Extend the IPFS gateway document below, picking up right after its final sentence.

- Document extract -
◆ ◆ ◆ ◆ ◆ ◆ ◆
# IPFS Gateway

This document discusses:

  • the several types of gateways;
  • gateway role in the use of IPFS;
  • appropriate situations for the use of gateways;
  • situations when you should avoid the use of gateways;
  • implementation guidelines.

You should read this document if you want to:

  • understand, at a conceptual level, how gateways fit into the overall use of IPFS;
  • decide whether and what type of gateways to employ for your use case;
  • understand, at a conceptual level, how to deploy gateways for your use case.

# Overview

IPFS deployment seeks to include native support of IPFS in all popular browsers and tools. Gateways provide workarounds for applications that do not yet support IPFS natively. For example, errors occur when a browser that does not support IPFS attempts access to IPFS content in the canonical form of ipfs://{CID}/{optional path to resource}. Other tools that rely solely on HTTP encounter similar errors in accessing IPFS content in canonical form, such as Curl and Wget.

Tools like IPFS Companion resolve these content access errors. However, not every user has permission to alter — or be capable of altering — their computer configuration. IPFS gateways provide an HTTP-based service that allows IPFS-ignorant browsers and tools to access IPFS content.

# Gateway providers

Regardless of who deploys a gateway and where any IPFS gateway resolves access to any requested IPFS content identifier. Therefore, for best performance, when you need the service of a gateway, you should use the one closest to you.

# Your local gateway

Your machine may host a gateway as a local service; e.g., at localhost:8080. You will have a local gateway service if you installed IPFS Desktop or another form of IPFS node.

# Private gateways

Running IPFS Desktop or another form of IPFS node triggers connection attempts to other IPFS peers.
Private network administrators may treat such connection attempts as potential security vulnerabilities. Private IPFS gateway servers located inside the private network and running a trusted code base provide an alternative architecture for read/write access to externally-hosted IPFS content.

A gateway behind a firewall represents just one potential location for a private gateway. More generally, one may consider any gateway as a private gateway when configured to limit access to requests from specific domains or parts of the public internet. This tutorial configuring an IPFS gateway on a Google Cloud platform includes a description of constraining access.

# Public gateways

Public gateway operators include:

  • Protocol Labs, which deploys the public gateway https://ipfs.io;
  • Third-party public gateways; e.g., https://cf-ipfs.com.

Protocol Labs maintains a list of public gateways and their status.

# Gateway types

Categorizing gateways involves several dimensions:

Choosing the form of gateway usage has security, performance, and other functional implications.
◆ ◆ ◆ ◆ ◆ ◆ ◆
- Extracted entries -
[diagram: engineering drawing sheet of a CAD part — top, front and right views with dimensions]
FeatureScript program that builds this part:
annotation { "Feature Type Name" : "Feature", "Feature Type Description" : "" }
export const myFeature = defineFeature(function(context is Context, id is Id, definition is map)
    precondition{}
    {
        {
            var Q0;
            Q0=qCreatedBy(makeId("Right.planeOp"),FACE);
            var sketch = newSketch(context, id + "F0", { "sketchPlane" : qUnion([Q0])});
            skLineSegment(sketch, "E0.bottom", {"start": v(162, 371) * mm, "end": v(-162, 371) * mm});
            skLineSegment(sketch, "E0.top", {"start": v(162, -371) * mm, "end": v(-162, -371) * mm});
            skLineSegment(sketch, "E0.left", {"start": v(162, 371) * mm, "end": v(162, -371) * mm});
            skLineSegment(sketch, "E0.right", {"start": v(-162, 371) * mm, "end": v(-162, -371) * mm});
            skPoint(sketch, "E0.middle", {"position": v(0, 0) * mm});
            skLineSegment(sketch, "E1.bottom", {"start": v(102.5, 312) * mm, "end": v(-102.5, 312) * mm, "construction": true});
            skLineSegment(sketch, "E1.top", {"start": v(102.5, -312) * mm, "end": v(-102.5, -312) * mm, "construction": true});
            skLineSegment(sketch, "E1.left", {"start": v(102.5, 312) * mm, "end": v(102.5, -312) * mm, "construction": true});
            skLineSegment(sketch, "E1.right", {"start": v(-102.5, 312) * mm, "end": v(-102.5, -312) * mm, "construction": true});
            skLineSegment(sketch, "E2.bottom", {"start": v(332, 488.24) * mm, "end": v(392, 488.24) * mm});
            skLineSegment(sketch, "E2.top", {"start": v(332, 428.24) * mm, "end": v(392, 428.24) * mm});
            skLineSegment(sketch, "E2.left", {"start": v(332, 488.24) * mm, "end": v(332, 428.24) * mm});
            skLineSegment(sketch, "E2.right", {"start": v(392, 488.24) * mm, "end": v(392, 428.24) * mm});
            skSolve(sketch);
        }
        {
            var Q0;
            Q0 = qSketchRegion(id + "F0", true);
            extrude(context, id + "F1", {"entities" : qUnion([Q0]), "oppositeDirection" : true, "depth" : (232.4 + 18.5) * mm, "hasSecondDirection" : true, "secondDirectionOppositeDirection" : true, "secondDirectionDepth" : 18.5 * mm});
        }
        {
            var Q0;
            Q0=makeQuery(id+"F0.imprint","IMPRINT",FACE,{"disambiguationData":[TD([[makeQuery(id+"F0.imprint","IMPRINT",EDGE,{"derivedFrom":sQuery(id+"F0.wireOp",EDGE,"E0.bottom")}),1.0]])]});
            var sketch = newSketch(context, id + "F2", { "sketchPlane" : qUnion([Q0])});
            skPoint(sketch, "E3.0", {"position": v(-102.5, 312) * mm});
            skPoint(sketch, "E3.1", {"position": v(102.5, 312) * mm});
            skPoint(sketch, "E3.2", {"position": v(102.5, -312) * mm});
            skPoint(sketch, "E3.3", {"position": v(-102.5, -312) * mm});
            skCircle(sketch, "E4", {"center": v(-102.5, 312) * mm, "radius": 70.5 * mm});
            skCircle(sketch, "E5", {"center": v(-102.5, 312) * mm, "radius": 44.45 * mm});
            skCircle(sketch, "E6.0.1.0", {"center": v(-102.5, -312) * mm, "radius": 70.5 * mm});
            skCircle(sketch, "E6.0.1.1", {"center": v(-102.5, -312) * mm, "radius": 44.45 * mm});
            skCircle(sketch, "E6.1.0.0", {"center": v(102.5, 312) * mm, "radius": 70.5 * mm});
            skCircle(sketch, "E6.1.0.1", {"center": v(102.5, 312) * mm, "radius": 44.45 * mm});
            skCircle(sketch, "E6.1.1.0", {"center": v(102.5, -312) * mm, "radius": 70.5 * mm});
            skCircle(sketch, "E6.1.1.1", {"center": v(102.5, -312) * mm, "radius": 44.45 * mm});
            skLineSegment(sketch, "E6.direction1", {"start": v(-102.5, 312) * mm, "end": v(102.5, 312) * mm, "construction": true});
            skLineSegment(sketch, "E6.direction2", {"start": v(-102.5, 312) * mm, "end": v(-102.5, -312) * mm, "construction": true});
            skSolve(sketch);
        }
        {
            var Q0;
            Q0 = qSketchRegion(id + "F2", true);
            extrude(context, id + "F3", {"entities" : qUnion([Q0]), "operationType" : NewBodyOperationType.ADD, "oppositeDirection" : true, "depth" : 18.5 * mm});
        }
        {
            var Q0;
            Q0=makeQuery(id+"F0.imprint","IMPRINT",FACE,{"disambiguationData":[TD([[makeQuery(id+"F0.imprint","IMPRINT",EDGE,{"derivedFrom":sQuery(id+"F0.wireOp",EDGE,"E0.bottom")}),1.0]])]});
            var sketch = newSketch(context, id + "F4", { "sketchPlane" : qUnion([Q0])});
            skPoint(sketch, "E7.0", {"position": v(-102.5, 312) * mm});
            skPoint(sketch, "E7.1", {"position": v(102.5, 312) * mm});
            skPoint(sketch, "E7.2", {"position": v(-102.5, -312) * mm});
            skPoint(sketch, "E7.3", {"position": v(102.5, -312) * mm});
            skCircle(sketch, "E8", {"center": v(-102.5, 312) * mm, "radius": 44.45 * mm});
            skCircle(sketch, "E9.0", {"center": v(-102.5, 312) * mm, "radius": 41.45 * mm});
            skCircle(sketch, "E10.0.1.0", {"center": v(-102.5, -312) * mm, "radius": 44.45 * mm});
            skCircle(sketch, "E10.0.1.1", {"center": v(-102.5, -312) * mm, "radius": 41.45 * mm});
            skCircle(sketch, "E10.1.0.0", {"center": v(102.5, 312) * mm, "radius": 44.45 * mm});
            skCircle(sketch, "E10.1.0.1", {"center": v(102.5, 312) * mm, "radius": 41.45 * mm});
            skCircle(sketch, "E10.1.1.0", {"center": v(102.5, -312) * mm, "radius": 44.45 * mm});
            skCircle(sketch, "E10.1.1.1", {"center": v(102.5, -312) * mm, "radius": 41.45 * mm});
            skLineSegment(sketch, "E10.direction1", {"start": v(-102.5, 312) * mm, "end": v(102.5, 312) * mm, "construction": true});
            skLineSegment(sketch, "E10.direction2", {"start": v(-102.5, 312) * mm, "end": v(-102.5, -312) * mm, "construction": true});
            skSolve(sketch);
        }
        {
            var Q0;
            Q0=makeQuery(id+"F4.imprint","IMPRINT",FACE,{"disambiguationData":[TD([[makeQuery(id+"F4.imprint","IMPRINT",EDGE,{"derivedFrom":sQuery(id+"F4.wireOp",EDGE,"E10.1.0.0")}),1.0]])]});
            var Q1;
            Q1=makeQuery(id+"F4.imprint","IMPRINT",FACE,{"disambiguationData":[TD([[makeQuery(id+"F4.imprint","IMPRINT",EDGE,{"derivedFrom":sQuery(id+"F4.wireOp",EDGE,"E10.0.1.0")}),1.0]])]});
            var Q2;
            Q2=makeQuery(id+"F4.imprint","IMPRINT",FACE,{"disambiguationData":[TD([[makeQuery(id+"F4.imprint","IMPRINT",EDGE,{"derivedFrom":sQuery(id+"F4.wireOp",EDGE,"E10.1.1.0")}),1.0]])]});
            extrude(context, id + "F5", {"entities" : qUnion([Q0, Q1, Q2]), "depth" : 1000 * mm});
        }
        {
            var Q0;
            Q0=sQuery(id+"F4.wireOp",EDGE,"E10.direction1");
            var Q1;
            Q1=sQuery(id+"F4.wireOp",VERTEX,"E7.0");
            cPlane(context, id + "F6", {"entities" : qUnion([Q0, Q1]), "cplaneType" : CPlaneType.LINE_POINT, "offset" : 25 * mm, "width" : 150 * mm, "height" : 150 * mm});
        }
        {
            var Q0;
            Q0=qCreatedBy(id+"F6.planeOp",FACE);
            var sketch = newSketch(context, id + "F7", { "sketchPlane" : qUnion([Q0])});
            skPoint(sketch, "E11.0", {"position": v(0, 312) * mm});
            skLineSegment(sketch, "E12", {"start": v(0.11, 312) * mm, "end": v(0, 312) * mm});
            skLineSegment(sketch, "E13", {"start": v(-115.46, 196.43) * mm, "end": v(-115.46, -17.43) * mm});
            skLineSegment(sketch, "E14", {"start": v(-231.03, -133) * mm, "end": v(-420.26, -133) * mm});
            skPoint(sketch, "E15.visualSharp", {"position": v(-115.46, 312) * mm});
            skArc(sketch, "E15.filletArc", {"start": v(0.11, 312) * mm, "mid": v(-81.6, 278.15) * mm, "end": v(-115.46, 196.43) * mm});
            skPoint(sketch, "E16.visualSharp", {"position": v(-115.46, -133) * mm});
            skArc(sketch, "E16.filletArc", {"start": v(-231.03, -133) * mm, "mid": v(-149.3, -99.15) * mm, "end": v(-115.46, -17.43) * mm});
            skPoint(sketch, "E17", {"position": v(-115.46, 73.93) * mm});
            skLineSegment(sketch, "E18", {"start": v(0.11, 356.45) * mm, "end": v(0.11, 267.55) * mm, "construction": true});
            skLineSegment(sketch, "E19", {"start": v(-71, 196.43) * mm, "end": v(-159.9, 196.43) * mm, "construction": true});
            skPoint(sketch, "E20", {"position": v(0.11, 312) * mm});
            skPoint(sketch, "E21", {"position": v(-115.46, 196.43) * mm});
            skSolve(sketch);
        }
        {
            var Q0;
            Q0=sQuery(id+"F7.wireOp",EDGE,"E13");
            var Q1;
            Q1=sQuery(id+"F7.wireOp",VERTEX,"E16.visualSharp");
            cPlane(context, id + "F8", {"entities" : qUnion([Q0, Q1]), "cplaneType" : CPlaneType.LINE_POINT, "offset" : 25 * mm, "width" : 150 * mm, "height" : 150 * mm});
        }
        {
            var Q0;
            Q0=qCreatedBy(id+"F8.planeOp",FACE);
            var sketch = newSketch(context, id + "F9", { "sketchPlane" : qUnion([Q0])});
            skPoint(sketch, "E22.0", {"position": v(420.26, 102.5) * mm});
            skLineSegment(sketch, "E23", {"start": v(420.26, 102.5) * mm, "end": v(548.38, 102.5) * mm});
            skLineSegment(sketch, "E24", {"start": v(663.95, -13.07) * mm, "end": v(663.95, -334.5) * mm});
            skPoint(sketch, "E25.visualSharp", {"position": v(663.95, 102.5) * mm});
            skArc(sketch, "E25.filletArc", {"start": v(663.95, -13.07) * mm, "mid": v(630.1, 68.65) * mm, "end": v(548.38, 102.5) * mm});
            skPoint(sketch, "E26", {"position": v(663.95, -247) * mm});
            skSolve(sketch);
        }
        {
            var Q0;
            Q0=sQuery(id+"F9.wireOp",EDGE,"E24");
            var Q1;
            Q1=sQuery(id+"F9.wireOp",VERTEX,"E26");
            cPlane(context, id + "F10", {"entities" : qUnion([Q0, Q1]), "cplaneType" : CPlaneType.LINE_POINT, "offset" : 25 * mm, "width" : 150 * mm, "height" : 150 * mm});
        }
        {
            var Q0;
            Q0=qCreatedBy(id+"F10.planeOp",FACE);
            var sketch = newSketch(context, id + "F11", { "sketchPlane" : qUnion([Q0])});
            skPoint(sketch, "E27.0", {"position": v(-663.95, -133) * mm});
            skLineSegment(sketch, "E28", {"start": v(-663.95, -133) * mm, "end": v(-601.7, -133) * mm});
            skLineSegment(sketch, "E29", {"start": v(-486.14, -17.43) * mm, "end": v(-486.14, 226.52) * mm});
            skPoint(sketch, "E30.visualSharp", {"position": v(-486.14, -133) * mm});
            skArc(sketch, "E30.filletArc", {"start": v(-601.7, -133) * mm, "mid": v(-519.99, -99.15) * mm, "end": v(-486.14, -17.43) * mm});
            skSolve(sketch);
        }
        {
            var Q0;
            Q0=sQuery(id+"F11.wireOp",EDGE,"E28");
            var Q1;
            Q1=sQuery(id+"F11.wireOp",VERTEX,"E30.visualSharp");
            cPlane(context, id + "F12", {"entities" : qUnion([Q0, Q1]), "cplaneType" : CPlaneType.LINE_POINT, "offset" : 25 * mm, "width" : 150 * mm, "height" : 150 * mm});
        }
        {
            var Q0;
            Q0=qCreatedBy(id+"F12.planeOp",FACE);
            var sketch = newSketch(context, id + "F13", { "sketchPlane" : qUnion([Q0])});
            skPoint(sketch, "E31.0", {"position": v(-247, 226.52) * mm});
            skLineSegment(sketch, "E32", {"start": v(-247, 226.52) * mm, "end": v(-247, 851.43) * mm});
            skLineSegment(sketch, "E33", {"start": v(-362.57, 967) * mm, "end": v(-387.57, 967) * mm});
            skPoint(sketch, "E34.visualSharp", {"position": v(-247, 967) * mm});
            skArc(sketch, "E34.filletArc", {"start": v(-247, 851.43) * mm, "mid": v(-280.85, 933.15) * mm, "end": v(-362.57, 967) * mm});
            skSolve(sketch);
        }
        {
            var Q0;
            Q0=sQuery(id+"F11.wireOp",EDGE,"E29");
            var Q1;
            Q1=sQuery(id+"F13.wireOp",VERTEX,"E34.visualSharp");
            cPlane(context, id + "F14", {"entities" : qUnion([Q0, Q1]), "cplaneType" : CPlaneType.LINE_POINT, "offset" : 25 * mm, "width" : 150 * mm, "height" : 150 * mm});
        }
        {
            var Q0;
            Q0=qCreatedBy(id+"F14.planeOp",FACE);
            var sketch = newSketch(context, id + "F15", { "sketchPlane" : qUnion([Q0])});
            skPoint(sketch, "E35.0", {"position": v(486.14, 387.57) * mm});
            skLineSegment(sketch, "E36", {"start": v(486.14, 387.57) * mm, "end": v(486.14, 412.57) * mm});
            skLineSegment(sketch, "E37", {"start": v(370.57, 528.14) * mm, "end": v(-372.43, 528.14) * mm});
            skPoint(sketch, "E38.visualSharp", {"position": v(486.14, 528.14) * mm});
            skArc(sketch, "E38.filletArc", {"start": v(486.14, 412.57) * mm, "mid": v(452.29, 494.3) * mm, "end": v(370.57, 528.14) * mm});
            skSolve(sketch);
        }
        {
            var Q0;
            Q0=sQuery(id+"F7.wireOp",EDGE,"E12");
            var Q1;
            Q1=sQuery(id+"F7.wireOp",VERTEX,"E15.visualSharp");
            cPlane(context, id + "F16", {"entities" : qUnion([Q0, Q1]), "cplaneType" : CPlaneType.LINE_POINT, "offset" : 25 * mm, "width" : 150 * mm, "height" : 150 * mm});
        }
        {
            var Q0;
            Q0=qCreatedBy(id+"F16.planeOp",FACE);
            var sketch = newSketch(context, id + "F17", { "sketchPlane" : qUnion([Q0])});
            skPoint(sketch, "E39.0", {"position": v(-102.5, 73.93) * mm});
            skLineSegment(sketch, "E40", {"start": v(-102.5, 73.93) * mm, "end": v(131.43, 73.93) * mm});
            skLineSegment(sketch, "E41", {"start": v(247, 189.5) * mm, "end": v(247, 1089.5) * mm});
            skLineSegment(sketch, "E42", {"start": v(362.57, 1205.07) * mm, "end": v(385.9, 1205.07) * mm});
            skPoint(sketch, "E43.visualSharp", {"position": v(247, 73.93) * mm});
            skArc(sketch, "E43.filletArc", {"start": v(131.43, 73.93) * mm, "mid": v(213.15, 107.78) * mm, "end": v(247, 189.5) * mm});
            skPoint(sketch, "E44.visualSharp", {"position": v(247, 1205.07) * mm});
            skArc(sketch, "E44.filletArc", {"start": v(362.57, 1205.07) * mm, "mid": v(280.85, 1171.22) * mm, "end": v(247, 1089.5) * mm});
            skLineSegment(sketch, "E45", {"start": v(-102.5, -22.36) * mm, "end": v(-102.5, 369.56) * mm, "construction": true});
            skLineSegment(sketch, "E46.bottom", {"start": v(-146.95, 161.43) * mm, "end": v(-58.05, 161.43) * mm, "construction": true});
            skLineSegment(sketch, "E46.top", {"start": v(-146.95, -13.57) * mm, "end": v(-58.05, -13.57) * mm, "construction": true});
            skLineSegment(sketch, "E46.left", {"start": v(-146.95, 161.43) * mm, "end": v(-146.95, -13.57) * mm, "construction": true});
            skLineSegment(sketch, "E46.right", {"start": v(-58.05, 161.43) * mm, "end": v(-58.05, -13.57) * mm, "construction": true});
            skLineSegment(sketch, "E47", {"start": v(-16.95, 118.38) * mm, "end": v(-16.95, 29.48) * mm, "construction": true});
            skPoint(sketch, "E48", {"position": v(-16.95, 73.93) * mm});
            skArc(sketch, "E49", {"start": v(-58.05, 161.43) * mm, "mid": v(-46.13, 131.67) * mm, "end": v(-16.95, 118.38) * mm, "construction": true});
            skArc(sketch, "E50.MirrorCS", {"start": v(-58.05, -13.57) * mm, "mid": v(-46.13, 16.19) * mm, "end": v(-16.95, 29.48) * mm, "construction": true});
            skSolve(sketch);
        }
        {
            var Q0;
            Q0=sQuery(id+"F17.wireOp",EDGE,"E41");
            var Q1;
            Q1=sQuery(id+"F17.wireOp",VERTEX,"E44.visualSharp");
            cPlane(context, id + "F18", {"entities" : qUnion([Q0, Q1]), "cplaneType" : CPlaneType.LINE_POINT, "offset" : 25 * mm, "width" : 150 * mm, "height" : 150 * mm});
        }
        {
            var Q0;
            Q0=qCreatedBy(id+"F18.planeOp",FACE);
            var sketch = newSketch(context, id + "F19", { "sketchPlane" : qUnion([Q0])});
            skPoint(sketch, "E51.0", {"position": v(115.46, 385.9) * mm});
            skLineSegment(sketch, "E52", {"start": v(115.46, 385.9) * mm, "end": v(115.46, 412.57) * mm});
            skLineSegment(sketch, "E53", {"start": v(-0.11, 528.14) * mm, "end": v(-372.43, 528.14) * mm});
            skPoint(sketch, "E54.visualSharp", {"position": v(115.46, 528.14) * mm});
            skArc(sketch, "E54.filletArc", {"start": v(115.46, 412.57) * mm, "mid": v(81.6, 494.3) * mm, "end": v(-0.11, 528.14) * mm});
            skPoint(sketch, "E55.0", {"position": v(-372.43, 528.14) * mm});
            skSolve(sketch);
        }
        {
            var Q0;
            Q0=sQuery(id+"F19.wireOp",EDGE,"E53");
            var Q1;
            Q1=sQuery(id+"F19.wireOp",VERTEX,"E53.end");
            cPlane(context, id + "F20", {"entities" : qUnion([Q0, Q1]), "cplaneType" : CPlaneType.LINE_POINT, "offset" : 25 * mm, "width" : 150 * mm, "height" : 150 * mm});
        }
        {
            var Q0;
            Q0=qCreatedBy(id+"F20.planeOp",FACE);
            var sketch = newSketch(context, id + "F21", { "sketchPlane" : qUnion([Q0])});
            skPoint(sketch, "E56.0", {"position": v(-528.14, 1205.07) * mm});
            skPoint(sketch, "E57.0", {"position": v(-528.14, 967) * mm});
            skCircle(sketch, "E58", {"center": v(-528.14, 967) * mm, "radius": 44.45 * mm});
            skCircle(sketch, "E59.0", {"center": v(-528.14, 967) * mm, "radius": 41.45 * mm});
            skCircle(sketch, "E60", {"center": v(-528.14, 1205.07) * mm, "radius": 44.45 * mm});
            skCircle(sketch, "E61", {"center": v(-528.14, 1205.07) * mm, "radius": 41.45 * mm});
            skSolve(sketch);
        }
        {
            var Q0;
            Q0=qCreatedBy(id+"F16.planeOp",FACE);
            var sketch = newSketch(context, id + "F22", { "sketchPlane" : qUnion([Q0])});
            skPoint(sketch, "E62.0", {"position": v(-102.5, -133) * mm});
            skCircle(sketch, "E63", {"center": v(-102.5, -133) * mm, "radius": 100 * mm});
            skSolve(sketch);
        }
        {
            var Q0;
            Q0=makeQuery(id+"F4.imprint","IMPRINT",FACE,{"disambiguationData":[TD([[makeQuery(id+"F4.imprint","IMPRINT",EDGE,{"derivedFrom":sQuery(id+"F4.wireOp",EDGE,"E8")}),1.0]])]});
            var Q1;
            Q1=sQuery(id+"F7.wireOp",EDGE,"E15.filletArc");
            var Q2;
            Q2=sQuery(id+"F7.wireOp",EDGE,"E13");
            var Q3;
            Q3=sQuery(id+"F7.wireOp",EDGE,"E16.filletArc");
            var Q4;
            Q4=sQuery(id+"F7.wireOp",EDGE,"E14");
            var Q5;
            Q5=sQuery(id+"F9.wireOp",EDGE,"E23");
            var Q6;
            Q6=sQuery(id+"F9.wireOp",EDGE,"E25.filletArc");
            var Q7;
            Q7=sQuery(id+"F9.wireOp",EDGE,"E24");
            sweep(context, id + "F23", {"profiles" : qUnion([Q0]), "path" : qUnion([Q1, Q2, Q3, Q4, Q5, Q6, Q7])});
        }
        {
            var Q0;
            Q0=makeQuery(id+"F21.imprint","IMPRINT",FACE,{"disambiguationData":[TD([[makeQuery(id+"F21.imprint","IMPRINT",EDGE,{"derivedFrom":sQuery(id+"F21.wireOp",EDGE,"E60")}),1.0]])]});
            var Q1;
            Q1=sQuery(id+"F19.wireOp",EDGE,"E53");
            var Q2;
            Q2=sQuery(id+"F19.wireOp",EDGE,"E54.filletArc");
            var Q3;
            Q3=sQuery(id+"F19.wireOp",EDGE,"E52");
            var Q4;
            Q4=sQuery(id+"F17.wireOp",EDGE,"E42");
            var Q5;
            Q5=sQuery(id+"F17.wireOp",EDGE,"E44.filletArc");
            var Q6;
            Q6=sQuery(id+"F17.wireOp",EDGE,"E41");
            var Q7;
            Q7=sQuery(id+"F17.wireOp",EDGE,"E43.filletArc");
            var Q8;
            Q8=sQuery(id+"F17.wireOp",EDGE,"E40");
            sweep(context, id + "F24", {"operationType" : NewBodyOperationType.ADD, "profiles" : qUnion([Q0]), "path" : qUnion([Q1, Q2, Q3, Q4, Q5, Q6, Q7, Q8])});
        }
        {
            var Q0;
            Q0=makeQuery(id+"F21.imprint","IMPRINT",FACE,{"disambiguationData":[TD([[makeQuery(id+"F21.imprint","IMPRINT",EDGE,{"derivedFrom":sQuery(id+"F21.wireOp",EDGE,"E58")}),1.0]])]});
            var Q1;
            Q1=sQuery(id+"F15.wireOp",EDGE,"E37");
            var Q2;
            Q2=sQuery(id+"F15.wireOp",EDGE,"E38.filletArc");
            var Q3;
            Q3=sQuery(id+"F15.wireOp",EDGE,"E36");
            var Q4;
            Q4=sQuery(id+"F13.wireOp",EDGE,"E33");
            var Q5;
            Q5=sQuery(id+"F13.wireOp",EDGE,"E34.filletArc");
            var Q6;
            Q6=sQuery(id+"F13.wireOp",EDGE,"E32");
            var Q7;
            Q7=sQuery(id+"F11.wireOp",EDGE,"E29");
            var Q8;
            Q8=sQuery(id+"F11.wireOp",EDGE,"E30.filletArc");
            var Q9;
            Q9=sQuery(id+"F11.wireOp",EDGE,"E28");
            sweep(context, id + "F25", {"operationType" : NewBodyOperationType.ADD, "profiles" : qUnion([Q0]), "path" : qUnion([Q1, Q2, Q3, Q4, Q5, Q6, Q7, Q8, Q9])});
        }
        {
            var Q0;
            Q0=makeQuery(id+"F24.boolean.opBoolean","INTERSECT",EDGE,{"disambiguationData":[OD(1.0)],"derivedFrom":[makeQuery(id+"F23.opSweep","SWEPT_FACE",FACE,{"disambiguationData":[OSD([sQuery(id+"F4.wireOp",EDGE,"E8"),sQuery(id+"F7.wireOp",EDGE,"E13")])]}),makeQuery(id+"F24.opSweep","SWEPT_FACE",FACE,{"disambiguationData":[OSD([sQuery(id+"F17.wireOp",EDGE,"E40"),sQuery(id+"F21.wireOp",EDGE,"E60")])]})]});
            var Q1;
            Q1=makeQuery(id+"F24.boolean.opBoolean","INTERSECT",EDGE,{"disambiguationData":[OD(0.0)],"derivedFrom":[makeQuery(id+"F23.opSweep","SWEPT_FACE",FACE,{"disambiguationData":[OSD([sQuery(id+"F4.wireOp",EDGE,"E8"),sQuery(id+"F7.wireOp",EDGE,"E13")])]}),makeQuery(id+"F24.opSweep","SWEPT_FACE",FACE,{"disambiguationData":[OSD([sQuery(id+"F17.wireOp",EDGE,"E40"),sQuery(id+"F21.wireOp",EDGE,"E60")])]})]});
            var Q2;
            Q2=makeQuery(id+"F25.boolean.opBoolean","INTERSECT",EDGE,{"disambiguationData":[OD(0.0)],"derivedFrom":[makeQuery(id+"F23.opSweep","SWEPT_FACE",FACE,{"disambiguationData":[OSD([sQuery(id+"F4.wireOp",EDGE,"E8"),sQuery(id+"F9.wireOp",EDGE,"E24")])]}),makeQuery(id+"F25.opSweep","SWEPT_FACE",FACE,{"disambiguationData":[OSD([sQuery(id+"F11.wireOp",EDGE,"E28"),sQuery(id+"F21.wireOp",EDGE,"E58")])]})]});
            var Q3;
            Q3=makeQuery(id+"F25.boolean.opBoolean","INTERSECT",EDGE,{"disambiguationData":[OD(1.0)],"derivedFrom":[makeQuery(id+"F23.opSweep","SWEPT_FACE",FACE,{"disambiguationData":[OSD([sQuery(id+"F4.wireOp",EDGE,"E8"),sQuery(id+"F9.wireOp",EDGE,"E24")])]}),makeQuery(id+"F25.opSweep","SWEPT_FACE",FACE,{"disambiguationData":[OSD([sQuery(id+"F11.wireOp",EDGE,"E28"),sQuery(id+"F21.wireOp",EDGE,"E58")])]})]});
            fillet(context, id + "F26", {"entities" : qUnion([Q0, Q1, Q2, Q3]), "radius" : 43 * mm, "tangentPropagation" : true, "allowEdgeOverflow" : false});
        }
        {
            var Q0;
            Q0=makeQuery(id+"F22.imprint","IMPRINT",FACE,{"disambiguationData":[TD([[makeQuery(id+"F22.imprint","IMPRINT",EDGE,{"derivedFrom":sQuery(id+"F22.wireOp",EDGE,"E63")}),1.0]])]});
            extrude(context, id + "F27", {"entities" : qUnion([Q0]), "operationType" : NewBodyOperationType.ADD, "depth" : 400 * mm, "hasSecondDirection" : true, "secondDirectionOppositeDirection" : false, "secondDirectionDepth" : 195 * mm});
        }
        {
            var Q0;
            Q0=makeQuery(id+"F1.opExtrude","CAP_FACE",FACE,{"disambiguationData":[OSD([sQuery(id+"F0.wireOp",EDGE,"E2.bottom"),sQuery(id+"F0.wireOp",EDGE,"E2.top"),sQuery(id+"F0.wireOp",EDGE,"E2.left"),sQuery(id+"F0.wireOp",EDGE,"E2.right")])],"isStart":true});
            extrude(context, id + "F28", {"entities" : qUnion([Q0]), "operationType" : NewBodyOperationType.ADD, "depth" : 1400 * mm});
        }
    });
◆ ◆ ◆ ◆ ◆ ◆ ◆
- Expected answer -
# Read-only and writeable gateways

The examples discussed in the earlier sections above illustrated the use of read-only HTTP gateways to fetch content from IPFS via an HTTP GET method. Writeable HTTP gateways also support POST, PUT, and DELETE methods.

# Resolution style

Three resolution styles exist:

# Path

The examples discussed above employed path resolution:

https://{gateway URL}/ipfs/{content ID}/{optional path to resource}

Path-resolving gateways, however, violate the same-origin policy that protects one website from improperly accessing session data of another website.

# Subdomain

Subdomain resolution style maintains compliance with the single-origin policy. The canonical form of access, https://{CID}.ipfs.{gatewayURL}/{optional path to resource}, causes the browser to interpret each returned file as being from a different origin.

Subdomain resolution support began with Go-IPFS release 0.5.0.

Whenever the content of data changes within IPFS occurs, IPFS creates a new CID based on the content of that data. Many applications require access to the latest version of a file or website, but will not know the exact CID for that latest version. The InterPlanetary Name Service (IPNS) allows a version-independent IPNS identifier to resolve into the current version's IPFS CID.

The version-independent IPNS identifier contains a hash. When a gateway processes a request in the form https://{gatewayURL}/ipns/{IPNS identifier}/{optional path}, the gateway employs IPNS to resolve the IPNS identifier into the current version's CID and then fetches the corresponding content.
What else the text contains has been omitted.